Humans Are Still Necessary
To the neophyte, it would seem as though processing payroll is nothing more than doing some advanced math calculations anybody could handle with a simple calculator. But there is a lot more to it than that. Human payroll processors are still required to address the complex rules that come with tax calculations and reporting.
Each of those rules has to be understood in light of an individual employee’s situation. Then they have to be applied to every employee, at the end of every pay cycle. The problem is that the nature of the rules opens the door to mistakes. Human beings have to be able to recognize any and all mistakes and make the necessary corrections.
Artificial intelligence is not quite there yet, but it’s well on its way. Software developers are quickly reaching the stage where they can empower computers to actually learn accounting rules, apply them, and make corrections on-the-fly. At least one of the experts at the fall conference believes that artificial intelligence capable of handling complex tax rules will be ready to go within the next decade.
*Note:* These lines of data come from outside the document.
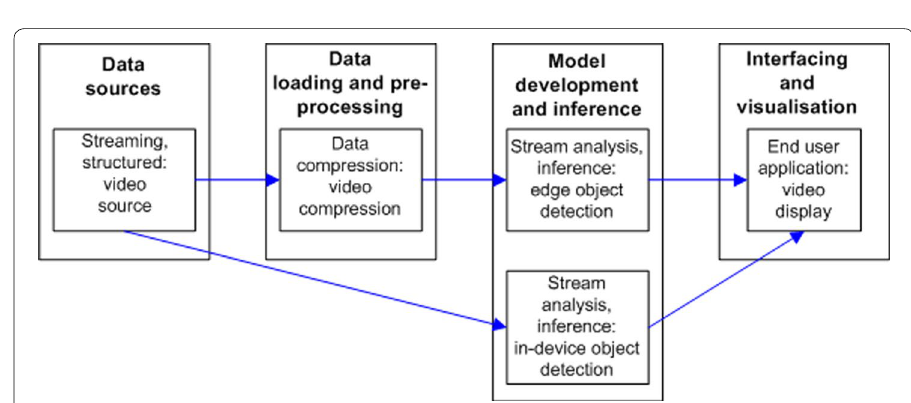
Fig. 8 The mapping of DeepDecision architecture [34] to the big data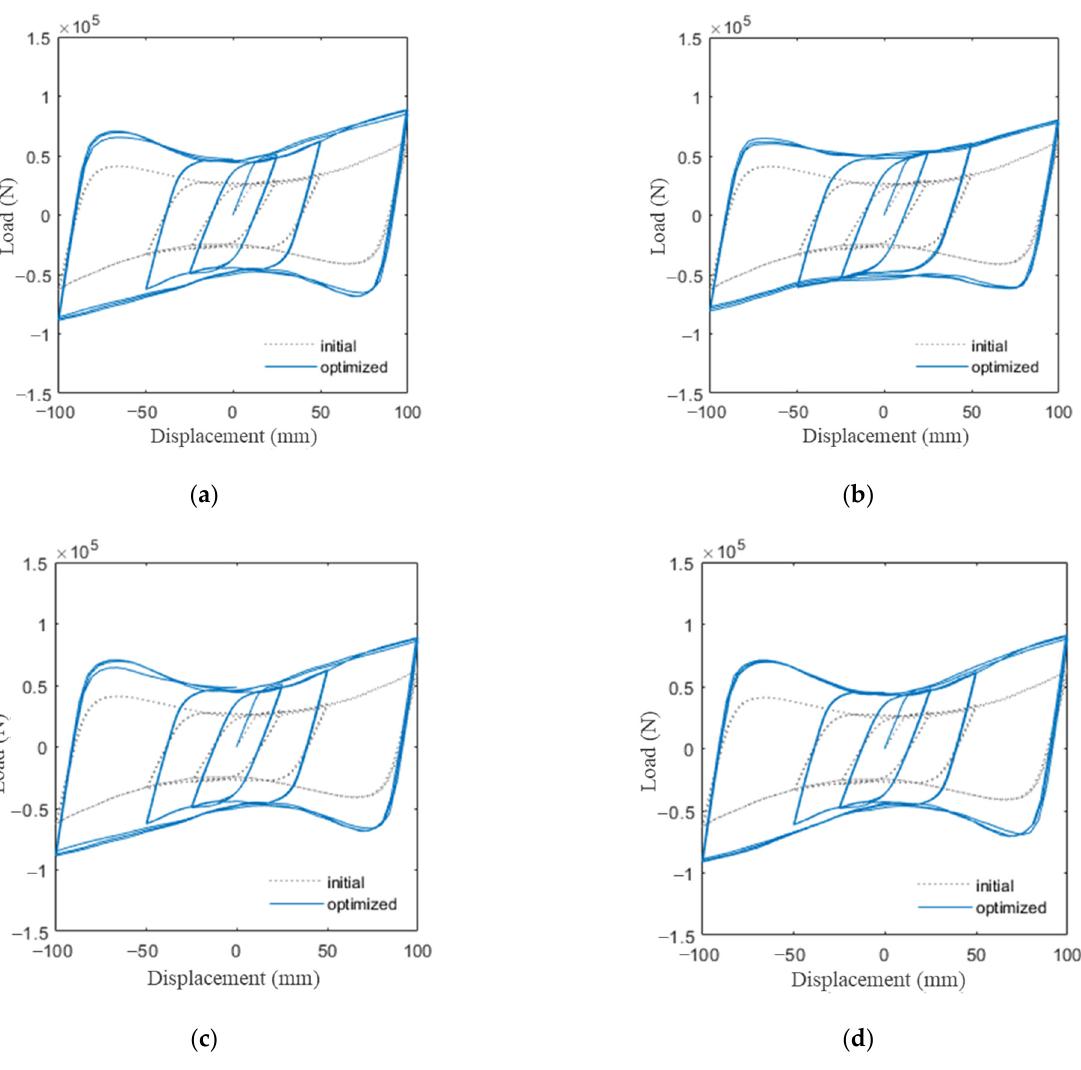
Figure 8. Hysteresis loops of the optimized shapes: ( a ) Case S1; ( b ) Case S2; ( c ) Case S3; and ( d ) Case S4.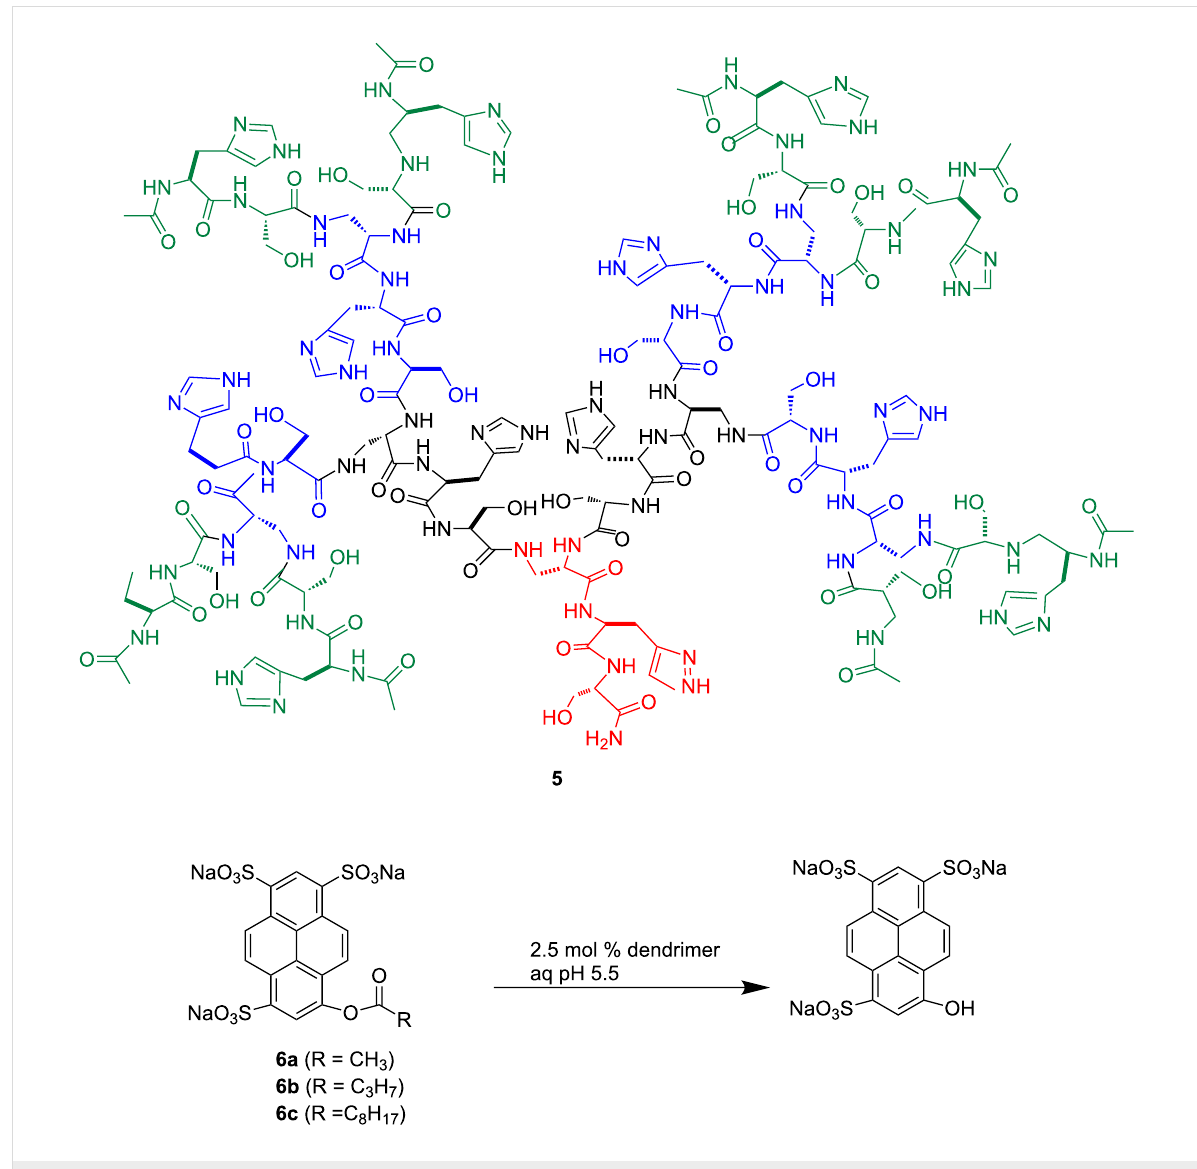
Figure 7: The multivalent esterase dendrimer 5 catalyzes the hydrolysis of 8-acyloxypyrene 1,3,6-trisulfonates 6a – c . Reprinted with permission from [105].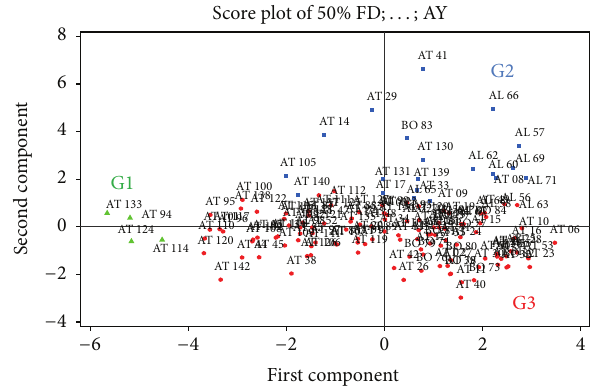
Figure 2: PCA grouping of the 142 Benin sorghum accessions using discriminatory quantitative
What It Means for the Industry
Just as there is uncertainty with the idea of artificial intelligence in payroll processing, there is also uncertainty about what this means to the industry should the goals of software developers be realized. One suggestion is that those human payroll processors now required to keep things running will be transitioned into technician and diagnostic rolls instead. After all, someone will still have to look after the robots that do the heavy lifting.
Others suspect that large-scale layoffs within the payroll industry are unavoidable. That’s always a possibility, especially seeing what has happened in other industries that embraced robotics. In the end, however, losses in one industry tend to translate to gains in another. The introduction of robotics and artificial intelligence in payroll processing will create a more efficient and cost-effective system that will benefit employers in the long run.
Artificial intelligence will speed up the payroll process by automating a lot of tasks that still have to be done manually. It should eliminate almost all errors relating to tax withholding, calculating, and reporting. It will save money by also reducing the amount of time and the volume of resources still being dedicated to payroll processing.
Sooner Than We Think
If the experts at the fall conference are correct, artificial intelligence in payroll processing will be here sooner than we think. There will be some missteps along the way, there’s no doubt of that, but once it’s all working the way it should, online payroll will be an entirely new ballgame. It will be interesting to see what we ultimately end up with.